Growing up surrounded with images of tall, blonde, thin, white models on magazines, runways and billboards sent a clear message— my body was not just allowed into that elite club of beauty guarded by mainstream society.

As a child I sat with a schism. My parents told me how beautiful I was, but there was no image reflected back to me in anything in popular culture that would confirm their words. Many of you have seen my Mom on my Instagram lately in my stories as we have been traveling through Europe together. What you might not have seen is that when my Mom and I are together people more easily group us as two small Asian women. For example, a young boy drove his bicycle by us and started singing “Ching-Chong-Ching-Chong” in a half-witted attempt to imitate Chinese music. People ask us if we are Chinese and sometimes lean in and speak very slowly to us. Someone even walked by and pulled at their eyes to imitate the slanted Asian eyes. All that is nothing compared to the racism my Mom experienced as a Japanese-American in post WWII U.S. She was called all sorts of racist slurs and once, as a young child, was punched in the face by a nice white American boy so hard that all her teeth fell out. Every time there was an altercation at school where my mother was targeted the principle called my Japanese grandfather and somehow implicated my Mom in the assaults. That is just the tip of the iceberg for what she experienced. It makes having a young boy intone Chinese music while pulling at his eye-lids seem innocuous. But it isn’t.

Anytime there is popularization of a singular image of an ideal then society perpetuates a homogeneity that is itself both exclusionary and discriminatory.
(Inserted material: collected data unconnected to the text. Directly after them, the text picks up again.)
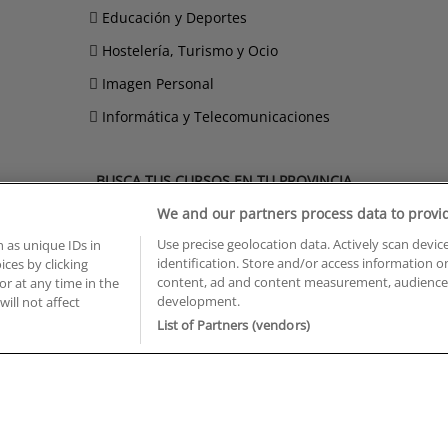
Educación y Deportes
Hostelería, Turismo y Ocio
Imagen Personal
Informática y Telecomunicaciones
BUSCA TUS CURSOS EN TU PROVINCIA
We and our partners process data to provi
 en Castellón
Cursos en La Rioja
 en Ciudad Real
Cursos en Las Palmas
Use precise geolocation data. Actively scan device
 as unique IDs in
 en Cáceres
Cursos en León
identification. Store and/or access information o
ces by clicking
content, ad and content measurement, audience 
 en Cádiz
Cursos en Lleida
or at any time in the
development.
will not affect
 en Córdoba
Cursos en Madrid
List of Partners (vendors)
 en Gipuzkoa
Cursos en Murcia
 en Girona
Cursos en Málaga
 en Granada
Cursos en Navarra
 en Huelva
Cursos en Pontevedra
 en Illes Balears
Cursos en Salamanca
 en Jaén
Cursos en Sevilla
Holding only one image of beauty, success or happiness up for the world to see and aspire to is by default a rejection of other-ness. Once these ideas become so entrenched that small children spit them out casually while riding their bikes, the thoughts have solidified into systemic and deeply entrenched forms within the collective psyche. So when I read messages from people all over the world who reject their bodies because of their size, shape, or color, it brings up my own wounds. I want to reach through the internet and hug them. I want to promise that yoga will heal their hearts so that when look in the mirror they will one day love the image that is reflected back. I cannot bring myself to promise that yoga is good for weight loss, growing taller, getting thinner thighs, or changing any other of the body’s natural features. I just can’t do it. And yet, the reality is that long term yoga practice does in fact bring about some physical changes. It’s part of the transformation that happens when you devote your life to sincere spiritual practice. Big things, like your repetitive subconscious thoughts and your daily habit patterns, change. And the body usually responds by changing as well.

So, what do I say when people write to me and ask about yoga for changing their size or shape? Well, here’s my response below and it is this week’s Yogi Assignment for you too.

Dear Student,

The promise of yoga is inner peace. If you begin the sincere practice of yoga today and devote all your heart and all your soul to yoga, there is no doubt that you will experience massive life transformation. While the by-products of the practice will undoubtedly make an impact on your physical body, the real gift of the practice is love. One day, perhaps many years down the road, you will look in the mirror and see the Divine light that is who you really are shining back at you and you will love yourself fully, completely and totally. At that moment, you will have completed your initiation and you will be a full-fledged yoga revolutionary. Until then, my dear student, keep practicing.